This newspaper strives to ensure that our readers are kept informed about local government matters, and that requires us to point out when local leaders are making mistakes and/are are not holding themselves accountable to taxpayers.
But that is not our only obligation.
Our readers also deserve to know when local government leaders are moving in the right direction, and that’s just what we’ve seen happening in Wayland.
Wayland is one of Floyd County’s smallest cities, but officials there don’t seem to mind. Despite a low budget and the city’s geographical and infrastructure challenges — the same challenges that all local government in Eastern Kentucky face — officials in Wayland are plugging forward with an eye toward future growth, perseverance and, perhaps most importantly, loads of creativity.
All local government leaders in Eastern Kentucky should take note of Wayland’s tenacity.
This community is currently heading projects funded by hundreds of thousands of dollars in grants, but those grants weren’t easily achieved.
One of projects we reported on this week includes converting an eyesore caused by an abandoned coal mine into a tourist attraction, complete with a waterfall and a waterway access for tourists. Wayland officials haven’t yet obtained all the funding they need to complete this project, nor do they know at this time where the funding will come from, but that isn’t stopping them for reaching toward this goal.

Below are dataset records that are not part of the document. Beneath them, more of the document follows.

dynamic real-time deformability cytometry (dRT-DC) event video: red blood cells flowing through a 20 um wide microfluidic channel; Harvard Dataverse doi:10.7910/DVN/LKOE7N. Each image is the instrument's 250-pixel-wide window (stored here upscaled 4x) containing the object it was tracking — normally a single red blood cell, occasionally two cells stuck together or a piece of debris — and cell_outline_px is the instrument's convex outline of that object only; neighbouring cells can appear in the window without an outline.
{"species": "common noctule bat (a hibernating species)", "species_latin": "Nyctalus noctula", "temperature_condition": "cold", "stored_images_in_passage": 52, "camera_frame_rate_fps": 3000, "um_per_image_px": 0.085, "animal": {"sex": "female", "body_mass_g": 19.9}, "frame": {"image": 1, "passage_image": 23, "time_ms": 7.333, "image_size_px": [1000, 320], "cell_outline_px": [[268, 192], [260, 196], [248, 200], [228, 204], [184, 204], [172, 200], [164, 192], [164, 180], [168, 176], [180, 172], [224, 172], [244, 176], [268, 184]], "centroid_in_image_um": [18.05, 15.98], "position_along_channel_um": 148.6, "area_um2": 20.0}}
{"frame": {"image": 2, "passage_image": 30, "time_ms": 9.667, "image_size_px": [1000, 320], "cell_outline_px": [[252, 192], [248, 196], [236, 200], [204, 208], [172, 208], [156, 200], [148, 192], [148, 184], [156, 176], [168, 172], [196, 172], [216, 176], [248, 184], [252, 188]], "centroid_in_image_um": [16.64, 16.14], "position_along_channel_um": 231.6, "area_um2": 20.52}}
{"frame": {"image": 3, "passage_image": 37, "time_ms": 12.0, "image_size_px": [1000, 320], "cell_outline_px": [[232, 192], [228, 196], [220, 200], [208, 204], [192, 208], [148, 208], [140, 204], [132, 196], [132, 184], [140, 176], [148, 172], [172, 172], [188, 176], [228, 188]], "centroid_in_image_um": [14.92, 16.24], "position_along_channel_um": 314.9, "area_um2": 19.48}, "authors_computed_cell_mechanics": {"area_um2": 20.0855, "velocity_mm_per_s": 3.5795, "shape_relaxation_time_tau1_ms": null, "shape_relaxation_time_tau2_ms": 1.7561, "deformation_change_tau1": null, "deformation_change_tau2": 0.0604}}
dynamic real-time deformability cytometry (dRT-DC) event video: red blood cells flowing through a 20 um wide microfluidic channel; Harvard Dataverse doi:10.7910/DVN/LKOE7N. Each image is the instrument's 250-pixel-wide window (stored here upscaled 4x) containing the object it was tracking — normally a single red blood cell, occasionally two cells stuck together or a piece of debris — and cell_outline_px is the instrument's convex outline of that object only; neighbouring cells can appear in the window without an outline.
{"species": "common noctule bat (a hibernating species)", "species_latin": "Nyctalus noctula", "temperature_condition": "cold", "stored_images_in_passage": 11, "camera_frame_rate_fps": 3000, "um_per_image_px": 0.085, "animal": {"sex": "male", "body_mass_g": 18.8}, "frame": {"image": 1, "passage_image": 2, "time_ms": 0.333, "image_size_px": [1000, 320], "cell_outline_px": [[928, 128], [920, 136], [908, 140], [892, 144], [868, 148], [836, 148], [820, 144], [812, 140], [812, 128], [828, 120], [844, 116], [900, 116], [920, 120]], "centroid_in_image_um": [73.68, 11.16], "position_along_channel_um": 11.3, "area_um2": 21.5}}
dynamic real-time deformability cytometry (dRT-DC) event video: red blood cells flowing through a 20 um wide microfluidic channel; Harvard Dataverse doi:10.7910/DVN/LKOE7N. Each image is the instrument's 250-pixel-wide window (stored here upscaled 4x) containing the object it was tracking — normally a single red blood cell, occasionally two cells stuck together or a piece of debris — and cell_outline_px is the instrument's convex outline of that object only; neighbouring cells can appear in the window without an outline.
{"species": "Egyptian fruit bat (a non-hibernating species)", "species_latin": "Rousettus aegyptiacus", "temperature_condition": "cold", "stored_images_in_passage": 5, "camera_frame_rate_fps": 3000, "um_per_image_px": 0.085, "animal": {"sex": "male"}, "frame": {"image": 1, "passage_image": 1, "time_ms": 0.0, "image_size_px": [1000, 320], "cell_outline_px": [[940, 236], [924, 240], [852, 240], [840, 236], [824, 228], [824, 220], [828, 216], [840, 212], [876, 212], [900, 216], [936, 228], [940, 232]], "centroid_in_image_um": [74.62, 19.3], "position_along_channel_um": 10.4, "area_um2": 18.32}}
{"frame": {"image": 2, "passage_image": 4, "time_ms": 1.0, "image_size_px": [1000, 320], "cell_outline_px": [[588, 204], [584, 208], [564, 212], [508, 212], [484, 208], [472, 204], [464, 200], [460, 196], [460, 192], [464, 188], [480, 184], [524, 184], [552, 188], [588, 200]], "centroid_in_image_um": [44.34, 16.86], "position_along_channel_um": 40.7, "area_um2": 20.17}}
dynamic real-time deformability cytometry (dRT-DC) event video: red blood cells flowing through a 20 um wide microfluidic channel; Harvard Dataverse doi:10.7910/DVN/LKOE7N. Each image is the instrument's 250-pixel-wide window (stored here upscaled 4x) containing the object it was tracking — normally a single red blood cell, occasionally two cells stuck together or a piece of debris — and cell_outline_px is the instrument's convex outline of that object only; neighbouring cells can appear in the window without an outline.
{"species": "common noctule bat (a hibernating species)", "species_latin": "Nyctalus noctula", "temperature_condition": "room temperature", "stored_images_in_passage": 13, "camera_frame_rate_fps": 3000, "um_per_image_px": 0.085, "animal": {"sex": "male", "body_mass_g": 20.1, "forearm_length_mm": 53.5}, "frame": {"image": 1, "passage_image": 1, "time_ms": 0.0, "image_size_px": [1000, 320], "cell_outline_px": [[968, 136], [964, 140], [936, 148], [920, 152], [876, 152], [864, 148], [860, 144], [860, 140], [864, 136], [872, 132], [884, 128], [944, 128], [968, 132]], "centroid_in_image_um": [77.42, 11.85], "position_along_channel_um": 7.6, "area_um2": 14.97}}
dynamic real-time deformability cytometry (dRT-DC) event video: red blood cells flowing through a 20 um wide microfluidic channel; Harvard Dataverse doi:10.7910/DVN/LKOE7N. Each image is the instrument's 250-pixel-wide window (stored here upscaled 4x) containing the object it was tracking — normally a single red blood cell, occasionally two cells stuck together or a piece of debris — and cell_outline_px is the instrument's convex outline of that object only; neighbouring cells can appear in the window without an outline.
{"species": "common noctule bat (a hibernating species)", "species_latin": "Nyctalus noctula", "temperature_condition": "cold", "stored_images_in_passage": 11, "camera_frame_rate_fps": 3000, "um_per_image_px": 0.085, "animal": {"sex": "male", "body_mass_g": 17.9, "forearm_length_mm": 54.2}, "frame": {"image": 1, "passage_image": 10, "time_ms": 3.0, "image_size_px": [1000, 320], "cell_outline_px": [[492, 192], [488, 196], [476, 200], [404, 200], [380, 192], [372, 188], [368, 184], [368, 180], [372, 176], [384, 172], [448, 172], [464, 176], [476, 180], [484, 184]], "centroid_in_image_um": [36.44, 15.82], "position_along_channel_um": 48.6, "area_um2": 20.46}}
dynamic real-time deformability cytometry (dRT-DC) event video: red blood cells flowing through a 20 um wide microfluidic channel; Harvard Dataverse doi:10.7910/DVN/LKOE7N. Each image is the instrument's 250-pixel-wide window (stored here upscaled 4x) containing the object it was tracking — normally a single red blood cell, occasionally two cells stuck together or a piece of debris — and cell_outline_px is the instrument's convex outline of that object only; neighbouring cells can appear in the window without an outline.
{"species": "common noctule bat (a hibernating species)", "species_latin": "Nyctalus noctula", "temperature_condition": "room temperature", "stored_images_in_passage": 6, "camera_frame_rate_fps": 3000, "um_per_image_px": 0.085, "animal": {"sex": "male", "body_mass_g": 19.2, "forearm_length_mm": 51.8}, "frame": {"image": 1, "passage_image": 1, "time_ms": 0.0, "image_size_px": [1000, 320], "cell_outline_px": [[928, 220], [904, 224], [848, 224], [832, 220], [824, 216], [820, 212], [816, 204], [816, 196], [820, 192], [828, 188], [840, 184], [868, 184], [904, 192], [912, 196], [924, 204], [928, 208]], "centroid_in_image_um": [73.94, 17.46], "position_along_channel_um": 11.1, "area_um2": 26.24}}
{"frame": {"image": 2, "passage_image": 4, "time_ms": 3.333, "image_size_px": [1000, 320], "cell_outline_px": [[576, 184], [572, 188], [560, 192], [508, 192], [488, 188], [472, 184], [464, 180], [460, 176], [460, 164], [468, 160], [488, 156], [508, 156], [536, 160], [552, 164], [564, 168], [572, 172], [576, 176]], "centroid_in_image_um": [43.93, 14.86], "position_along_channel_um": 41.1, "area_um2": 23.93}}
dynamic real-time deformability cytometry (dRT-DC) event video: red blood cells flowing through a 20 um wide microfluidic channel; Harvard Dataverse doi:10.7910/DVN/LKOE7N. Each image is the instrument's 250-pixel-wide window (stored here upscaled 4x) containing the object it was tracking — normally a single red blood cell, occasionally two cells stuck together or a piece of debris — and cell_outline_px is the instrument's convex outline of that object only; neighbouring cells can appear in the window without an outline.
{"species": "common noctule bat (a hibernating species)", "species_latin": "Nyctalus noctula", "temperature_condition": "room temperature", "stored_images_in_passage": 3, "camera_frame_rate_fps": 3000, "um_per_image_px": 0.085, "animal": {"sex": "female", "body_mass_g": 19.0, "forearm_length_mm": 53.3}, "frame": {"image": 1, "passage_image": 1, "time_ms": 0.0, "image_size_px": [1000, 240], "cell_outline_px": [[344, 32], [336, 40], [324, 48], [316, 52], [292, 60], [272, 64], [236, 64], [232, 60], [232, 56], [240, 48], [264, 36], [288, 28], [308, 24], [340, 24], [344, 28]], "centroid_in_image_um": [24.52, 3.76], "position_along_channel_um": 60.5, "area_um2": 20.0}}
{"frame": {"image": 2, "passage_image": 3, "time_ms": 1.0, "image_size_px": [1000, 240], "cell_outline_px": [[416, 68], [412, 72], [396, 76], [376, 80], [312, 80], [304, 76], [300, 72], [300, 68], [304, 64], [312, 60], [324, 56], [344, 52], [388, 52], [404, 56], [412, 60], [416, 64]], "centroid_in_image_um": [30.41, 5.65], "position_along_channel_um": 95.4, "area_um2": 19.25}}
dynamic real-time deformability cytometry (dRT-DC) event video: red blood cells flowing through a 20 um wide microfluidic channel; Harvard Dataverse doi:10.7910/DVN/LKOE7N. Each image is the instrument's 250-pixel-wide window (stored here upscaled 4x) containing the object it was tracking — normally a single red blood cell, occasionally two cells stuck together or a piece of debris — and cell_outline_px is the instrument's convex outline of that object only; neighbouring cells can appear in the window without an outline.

Recently, Mayor Jerry Fultz reported that, for the fourth time, he will submit grant application that has already been denied three times on this project. Why? Because he and the commission have a vision, a plan, that they want to complete and they won’t take no for an answer. In Wayland, “no” becomes “maybe.”
Fultz and commissioners Kathy “Suzie” Mills, Chuck Bentley, Michael Caudill and Curtis Lee are planning to build this city up with a focus on improving the region’s health and wellness. It includes the creation of walking tracks, parks, trails, a gym and other attractions that they hope will not only improve the quality of life for people who live in Wayland, but also become something that will attract visitors who want to check out things the city has to offer.
These officials started this plan years ago and they are working toward finishing it, piece-by-piece, grant-by-grant. And, yes, designs for various aspects of this plan are already complete. City officials and visitors are reminded of them each time they come to a city meeting because the artistic renderings are displayed on easels near the city meeting room.
But an eye toward future growth isn’t the only positive thing Wayland has going for it. Of all local government bodies we cover at this newspaper, the Wayland City Commission is one of the most transparent. Any person who enters a Wayland City Commission meeting is welcome to pick up documents that detail the city’s financials and whatever matter is being discussed. City officials provide copies of the agenda and documents related to meeting topics on the meeting table for visitors to pick up.
At every meeting, City Clerk Sharon Anderson reads the city financial reports into the record, detailing funds available and spent and pointing out changes or issues. Other government bodies we cover in Floyd County generally do not announce publicly at the meeting how much they’ve got in the bank or which check went where. They usually just provide these reports to the people voting to approve them without specifically discussing them in the meeting.
We applaud the Wayland City Commission for it efforts to improve the city, its tenacity and creativity and its transparency.
This small city is an excellent example of how local governments should be managed.